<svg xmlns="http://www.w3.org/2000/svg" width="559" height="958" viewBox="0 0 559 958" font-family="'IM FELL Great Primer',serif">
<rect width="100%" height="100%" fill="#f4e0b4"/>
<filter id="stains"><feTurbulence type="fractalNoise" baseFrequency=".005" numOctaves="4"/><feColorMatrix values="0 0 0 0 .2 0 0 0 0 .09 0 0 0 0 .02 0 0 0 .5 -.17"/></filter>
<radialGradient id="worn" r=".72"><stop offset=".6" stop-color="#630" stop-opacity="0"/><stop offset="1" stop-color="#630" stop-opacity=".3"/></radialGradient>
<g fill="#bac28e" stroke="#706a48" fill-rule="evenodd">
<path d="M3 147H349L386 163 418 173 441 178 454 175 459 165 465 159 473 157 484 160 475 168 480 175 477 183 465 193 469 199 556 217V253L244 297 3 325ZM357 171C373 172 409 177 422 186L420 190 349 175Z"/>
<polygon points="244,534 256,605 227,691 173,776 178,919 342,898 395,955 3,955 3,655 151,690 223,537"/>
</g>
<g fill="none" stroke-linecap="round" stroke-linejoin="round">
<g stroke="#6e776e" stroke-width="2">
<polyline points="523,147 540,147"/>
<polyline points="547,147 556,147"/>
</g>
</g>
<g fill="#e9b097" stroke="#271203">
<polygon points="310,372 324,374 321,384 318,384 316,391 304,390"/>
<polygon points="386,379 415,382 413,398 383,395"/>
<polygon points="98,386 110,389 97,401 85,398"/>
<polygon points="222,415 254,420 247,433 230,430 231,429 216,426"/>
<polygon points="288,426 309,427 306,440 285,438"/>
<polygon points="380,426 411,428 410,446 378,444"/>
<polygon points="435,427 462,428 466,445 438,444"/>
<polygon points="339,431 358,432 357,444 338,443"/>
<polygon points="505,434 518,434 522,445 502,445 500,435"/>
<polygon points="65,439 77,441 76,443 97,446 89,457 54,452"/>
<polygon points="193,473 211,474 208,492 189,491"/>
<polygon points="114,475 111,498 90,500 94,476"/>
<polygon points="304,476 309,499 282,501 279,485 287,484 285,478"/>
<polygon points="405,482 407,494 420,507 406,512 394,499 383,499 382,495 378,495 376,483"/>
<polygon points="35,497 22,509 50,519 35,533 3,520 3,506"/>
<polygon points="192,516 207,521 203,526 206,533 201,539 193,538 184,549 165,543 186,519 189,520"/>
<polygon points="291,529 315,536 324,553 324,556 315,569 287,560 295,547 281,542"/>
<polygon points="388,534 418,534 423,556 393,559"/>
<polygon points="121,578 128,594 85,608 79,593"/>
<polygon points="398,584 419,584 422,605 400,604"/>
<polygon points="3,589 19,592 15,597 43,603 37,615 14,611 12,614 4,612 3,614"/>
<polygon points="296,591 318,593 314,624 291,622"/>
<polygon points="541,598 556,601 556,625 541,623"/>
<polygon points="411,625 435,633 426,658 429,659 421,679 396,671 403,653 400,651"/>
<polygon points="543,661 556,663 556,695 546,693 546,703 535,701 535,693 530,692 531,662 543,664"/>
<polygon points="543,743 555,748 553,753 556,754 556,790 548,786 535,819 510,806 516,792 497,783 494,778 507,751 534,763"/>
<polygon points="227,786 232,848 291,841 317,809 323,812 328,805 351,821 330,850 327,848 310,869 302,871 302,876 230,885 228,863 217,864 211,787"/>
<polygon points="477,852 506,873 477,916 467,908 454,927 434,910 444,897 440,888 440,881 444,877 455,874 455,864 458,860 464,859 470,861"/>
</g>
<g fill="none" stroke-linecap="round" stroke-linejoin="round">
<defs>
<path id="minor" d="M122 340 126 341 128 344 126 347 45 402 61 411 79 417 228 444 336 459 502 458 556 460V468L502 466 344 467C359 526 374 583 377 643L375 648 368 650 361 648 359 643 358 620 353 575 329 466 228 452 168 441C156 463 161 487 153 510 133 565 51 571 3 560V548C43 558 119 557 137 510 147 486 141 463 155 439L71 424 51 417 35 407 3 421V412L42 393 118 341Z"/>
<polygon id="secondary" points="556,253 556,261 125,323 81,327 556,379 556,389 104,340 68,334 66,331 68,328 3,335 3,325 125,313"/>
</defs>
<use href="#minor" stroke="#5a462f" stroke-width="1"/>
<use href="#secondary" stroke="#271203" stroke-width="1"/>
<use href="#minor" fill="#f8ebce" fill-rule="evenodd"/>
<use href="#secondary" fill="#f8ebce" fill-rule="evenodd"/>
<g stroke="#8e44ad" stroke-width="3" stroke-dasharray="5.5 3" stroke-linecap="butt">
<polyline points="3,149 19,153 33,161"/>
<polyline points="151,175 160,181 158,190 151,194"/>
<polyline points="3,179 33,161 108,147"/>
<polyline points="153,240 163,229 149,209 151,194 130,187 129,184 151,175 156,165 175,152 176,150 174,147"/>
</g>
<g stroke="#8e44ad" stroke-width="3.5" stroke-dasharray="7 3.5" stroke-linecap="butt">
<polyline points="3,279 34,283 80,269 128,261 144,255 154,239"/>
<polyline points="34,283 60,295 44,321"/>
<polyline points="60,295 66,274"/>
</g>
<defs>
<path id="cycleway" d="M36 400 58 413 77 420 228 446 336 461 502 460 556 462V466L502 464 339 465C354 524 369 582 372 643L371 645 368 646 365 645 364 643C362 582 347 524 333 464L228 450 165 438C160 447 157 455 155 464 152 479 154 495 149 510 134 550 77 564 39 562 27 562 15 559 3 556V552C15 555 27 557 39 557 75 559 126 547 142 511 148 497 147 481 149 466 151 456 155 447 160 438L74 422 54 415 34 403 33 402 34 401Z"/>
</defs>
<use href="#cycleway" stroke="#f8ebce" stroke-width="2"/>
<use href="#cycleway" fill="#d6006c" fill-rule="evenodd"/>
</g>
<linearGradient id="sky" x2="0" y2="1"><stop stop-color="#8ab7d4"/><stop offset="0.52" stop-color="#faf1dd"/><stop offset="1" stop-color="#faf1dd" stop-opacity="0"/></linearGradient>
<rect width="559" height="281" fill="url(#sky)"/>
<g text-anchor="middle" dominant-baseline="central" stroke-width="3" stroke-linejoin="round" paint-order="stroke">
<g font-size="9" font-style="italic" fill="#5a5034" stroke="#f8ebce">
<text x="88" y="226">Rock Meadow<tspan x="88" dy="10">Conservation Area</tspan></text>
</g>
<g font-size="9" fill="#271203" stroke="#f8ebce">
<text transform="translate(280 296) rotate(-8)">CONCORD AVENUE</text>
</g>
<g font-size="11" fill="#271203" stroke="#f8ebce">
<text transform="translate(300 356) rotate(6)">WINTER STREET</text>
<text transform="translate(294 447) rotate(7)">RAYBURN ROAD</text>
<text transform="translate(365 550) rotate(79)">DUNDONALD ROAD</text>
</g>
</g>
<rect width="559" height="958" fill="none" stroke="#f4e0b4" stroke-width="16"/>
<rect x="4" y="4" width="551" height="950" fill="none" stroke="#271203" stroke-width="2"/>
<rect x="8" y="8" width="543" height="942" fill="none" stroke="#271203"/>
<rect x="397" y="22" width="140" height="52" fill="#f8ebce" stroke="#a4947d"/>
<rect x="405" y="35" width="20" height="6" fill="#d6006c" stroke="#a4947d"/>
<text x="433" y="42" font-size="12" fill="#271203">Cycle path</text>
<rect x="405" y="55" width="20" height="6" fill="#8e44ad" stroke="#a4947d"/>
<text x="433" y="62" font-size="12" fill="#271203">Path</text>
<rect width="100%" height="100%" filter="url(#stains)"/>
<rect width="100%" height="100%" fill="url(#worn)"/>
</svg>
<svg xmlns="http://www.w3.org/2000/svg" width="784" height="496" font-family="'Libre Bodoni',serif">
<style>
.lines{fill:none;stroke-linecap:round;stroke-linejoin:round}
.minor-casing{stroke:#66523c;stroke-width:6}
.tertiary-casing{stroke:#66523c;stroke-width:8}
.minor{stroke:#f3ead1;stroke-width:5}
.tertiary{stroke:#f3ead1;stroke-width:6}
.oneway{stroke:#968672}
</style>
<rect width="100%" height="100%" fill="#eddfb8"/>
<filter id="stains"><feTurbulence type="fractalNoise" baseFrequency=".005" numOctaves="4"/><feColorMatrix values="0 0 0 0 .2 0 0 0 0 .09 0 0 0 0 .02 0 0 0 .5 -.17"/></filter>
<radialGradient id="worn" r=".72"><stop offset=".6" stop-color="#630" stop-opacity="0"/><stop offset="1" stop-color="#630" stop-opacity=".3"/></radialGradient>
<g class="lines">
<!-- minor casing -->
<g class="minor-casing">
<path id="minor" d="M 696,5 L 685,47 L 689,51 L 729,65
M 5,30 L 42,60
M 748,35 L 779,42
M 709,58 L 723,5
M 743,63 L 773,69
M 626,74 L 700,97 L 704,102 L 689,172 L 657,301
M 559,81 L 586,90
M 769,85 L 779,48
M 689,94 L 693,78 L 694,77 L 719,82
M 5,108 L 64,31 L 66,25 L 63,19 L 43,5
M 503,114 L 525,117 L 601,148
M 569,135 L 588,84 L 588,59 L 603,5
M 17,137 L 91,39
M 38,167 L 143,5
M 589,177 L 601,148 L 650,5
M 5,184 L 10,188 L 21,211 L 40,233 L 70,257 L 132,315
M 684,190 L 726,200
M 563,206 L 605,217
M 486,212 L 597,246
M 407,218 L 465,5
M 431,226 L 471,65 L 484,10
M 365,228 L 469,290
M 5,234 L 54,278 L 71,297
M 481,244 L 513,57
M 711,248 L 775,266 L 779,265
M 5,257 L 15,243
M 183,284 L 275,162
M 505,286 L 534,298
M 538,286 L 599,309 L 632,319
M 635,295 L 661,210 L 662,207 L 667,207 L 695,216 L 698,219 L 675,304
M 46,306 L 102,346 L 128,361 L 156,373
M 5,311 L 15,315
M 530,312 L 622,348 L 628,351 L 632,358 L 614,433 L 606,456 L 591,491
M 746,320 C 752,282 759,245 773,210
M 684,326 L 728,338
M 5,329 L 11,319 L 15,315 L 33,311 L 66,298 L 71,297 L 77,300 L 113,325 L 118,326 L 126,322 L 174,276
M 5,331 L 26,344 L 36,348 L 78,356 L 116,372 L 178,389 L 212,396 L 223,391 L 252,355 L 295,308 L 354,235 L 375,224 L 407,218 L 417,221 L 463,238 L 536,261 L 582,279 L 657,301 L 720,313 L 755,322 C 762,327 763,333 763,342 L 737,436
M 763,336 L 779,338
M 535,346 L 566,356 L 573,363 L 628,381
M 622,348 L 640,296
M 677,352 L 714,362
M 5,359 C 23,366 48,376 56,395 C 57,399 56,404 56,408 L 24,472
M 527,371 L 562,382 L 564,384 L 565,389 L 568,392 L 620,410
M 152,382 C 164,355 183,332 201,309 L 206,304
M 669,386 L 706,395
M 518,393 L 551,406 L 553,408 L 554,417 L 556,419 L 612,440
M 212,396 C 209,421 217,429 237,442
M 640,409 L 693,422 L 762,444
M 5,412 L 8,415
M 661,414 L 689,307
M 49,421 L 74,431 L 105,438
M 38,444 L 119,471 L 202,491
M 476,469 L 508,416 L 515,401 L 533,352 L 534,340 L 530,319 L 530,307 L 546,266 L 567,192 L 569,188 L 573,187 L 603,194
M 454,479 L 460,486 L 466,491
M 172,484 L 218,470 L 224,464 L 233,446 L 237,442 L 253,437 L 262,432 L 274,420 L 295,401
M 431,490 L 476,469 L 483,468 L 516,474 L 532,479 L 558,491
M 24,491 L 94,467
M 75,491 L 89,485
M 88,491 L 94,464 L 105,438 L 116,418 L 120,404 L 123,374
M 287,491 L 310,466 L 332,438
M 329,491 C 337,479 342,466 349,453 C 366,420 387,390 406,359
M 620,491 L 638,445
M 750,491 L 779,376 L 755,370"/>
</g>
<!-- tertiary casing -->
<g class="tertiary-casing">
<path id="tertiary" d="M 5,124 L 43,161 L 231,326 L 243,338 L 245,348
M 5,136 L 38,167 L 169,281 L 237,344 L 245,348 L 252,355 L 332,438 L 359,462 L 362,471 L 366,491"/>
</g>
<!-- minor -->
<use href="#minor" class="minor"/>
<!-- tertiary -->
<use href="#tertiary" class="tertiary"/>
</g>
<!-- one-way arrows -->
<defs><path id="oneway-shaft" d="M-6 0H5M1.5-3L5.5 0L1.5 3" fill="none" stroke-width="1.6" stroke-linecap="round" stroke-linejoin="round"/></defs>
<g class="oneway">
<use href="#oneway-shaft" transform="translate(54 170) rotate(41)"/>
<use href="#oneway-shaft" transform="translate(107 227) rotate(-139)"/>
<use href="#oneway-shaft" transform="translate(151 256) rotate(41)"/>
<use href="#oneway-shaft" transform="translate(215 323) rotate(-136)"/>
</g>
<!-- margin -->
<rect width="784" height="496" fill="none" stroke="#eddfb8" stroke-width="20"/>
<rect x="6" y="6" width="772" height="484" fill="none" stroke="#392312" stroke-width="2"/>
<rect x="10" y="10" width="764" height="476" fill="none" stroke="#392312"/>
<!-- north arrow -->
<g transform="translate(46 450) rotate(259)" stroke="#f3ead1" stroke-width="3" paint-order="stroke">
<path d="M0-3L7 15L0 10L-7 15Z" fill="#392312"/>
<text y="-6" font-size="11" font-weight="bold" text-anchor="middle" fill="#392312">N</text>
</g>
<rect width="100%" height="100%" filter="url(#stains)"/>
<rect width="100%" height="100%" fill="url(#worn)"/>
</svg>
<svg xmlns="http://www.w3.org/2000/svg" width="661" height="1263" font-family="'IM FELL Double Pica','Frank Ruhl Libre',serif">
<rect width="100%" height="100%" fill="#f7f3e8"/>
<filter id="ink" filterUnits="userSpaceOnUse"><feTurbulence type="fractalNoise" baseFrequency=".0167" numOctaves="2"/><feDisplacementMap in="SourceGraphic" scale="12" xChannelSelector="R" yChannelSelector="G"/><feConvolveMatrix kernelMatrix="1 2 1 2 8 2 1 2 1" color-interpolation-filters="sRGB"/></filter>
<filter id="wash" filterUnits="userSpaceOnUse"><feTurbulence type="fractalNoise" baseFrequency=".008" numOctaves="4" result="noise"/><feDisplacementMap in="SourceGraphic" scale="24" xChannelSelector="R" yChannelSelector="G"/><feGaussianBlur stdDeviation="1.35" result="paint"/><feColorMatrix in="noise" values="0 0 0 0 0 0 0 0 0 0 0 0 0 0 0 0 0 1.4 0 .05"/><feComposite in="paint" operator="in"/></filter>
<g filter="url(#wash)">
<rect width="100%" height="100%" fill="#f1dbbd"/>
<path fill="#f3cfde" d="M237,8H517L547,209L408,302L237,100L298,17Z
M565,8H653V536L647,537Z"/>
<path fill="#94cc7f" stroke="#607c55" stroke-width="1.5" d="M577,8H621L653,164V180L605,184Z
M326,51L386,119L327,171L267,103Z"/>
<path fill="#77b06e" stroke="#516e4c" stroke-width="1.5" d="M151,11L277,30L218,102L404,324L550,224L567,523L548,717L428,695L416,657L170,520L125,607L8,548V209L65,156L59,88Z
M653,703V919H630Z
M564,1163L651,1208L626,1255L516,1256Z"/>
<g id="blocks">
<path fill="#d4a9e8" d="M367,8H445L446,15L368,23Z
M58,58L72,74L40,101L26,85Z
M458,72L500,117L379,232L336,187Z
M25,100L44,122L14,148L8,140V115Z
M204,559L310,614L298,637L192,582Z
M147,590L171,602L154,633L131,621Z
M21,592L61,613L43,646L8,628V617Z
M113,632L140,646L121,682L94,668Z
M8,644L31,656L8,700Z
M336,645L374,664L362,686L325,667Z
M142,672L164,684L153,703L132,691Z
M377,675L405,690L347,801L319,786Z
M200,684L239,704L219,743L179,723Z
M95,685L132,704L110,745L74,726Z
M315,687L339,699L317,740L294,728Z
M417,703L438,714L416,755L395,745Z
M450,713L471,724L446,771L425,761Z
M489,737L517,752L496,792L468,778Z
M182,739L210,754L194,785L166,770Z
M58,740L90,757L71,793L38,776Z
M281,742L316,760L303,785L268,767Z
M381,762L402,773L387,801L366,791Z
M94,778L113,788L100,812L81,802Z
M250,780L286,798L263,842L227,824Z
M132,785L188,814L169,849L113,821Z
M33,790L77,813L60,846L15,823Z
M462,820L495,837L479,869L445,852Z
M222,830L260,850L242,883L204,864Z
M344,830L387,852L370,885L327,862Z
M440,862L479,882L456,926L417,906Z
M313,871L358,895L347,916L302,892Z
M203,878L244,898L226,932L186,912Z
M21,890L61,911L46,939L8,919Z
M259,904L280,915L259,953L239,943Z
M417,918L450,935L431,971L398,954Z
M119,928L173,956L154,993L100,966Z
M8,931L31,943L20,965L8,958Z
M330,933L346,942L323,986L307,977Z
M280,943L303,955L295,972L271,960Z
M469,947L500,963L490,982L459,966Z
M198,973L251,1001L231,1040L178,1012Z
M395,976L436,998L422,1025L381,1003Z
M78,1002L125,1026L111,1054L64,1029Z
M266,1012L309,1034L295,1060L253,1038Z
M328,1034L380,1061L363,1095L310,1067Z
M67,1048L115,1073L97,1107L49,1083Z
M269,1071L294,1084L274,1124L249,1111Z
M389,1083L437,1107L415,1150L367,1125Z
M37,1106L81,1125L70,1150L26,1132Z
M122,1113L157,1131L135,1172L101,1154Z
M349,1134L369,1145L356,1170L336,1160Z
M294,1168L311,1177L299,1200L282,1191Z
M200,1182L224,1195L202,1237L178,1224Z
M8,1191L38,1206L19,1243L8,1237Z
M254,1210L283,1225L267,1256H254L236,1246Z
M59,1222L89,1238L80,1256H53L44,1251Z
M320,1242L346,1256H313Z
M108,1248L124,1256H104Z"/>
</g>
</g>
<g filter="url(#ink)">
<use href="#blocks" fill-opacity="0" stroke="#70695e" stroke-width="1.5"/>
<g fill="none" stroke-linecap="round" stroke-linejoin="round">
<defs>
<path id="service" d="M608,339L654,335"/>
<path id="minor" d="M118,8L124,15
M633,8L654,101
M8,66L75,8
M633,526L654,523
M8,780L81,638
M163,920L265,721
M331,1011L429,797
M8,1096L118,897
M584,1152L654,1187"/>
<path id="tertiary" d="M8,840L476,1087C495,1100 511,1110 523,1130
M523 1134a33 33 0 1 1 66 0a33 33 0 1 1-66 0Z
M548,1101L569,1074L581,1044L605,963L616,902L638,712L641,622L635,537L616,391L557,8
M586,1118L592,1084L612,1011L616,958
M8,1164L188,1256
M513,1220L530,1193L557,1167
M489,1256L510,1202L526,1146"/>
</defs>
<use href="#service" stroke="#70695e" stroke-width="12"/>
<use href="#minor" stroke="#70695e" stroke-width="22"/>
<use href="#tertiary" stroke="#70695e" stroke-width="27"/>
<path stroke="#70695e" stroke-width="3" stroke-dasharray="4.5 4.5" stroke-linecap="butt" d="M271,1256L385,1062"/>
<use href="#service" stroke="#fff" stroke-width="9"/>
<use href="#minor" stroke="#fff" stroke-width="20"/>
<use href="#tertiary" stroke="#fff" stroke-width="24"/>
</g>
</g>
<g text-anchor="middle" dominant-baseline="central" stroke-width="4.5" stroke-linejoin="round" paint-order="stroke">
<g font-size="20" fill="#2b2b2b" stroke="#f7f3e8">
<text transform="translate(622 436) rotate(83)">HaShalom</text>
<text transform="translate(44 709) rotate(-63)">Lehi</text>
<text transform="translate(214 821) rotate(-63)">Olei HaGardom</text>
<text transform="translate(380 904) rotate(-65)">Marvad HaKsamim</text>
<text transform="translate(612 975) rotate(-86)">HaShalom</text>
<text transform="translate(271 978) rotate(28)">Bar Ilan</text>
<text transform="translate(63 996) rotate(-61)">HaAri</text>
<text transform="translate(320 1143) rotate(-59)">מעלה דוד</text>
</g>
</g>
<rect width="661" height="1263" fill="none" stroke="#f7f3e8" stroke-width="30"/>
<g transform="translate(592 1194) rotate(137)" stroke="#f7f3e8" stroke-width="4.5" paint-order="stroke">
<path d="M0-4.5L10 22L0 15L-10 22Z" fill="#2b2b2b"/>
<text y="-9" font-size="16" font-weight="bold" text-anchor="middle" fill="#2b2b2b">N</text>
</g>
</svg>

────────────────────────────────────────

EXERCISE DESCRIPTION: Keeping every character as it is, restate the lines above that run from the line with "M 743,63 L 773,69" through the line with "M 172,484 L", both included, and nothing else.

ANSWER BOX:
M 743,63 L 773,69
M 626,74 L 700,97 L 704,102 L 689,172 L 657,301
M 559,81 L 586,90
M 769,85 L 779,48
M 689,94 L 693,78 L 694,77 L 719,82
M 5,108 L 64,31 L 66,25 L 63,19 L 43,5
M 503,114 L 525,117 L 601,148
M 569,135 L 588,84 L 588,59 L 603,5
M 17,137 L 91,39
M 38,167 L 143,5
M 589,177 L 601,148 L 650,5
M 5,184 L 10,188 L 21,211 L 40,233 L 70,257 L 132,315
M 684,190 L 726,200
M 563,206 L 605,217
M 486,212 L 597,246
M 407,218 L 465,5
M 431,226 L 471,65 L 484,10
M 365,228 L 469,290
M 5,234 L 54,278 L 71,297
M 481,244 L 513,57
M 711,248 L 775,266 L 779,265
M 5,257 L 15,243
M 183,284 L 275,162
M 505,286 L 534,298
M 538,286 L 599,309 L 632,319
M 635,295 L 661,210 L 662,207 L 667,207 L 695,216 L 698,219 L 675,304
M 46,306 L 102,346 L 128,361 L 156,373
M 5,311 L 15,315
M 530,312 L 622,348 L 628,351 L 632,358 L 614,433 L 606,456 L 591,491
M 746,320 C 752,282 759,245 773,210
M 684,326 L 728,338
M 5,329 L 11,319 L 15,315 L 33,311 L 66,298 L 71,297 L 77,300 L 113,325 L 118,326 L 126,322 L 174,276
M 5,331 L 26,344 L 36,348 L 78,356 L 116,372 L 178,389 L 212,396 L 223,391 L 252,355 L 295,308 L 354,235 L 375,224 L 407,218 L 417,221 L 463,238 L 536,261 L 582,279 L 657,301 L 720,313 L 755,322 C 762,327 763,333 763,342 L 737,436
M 763,336 L 779,338
M 535,346 L 566,356 L 573,363 L 628,381
M 622,348 L 640,296
M 677,352 L 714,362
M 5,359 C 23,366 48,376 56,395 C 57,399 56,404 56,408 L 24,472
M 527,371 L 562,382 L 564,384 L 565,389 L 568,392 L 620,410
M 152,382 C 164,355 183,332 201,309 L 206,304
M 669,386 L 706,395
M 518,393 L 551,406 L 553,408 L 554,417 L 556,419 L 612,440
M 212,396 C 209,421 217,429 237,442
M 640,409 L 693,422 L 762,444
M 5,412 L 8,415
M 661,414 L 689,307
M 49,421 L 74,431 L 105,438
M 38,444 L 119,471 L 202,491
M 476,469 L 508,416 L 515,401 L 533,352 L 534,340 L 530,319 L 530,307 L 546,266 L 567,192 L 569,188 L 573,187 L 603,194
M 454,479 L 460,486 L 466,491
M 172,484 L 218,470 L 224,464 L 233,446 L 237,442 L 253,437 L 262,432 L 274,420 L 295,401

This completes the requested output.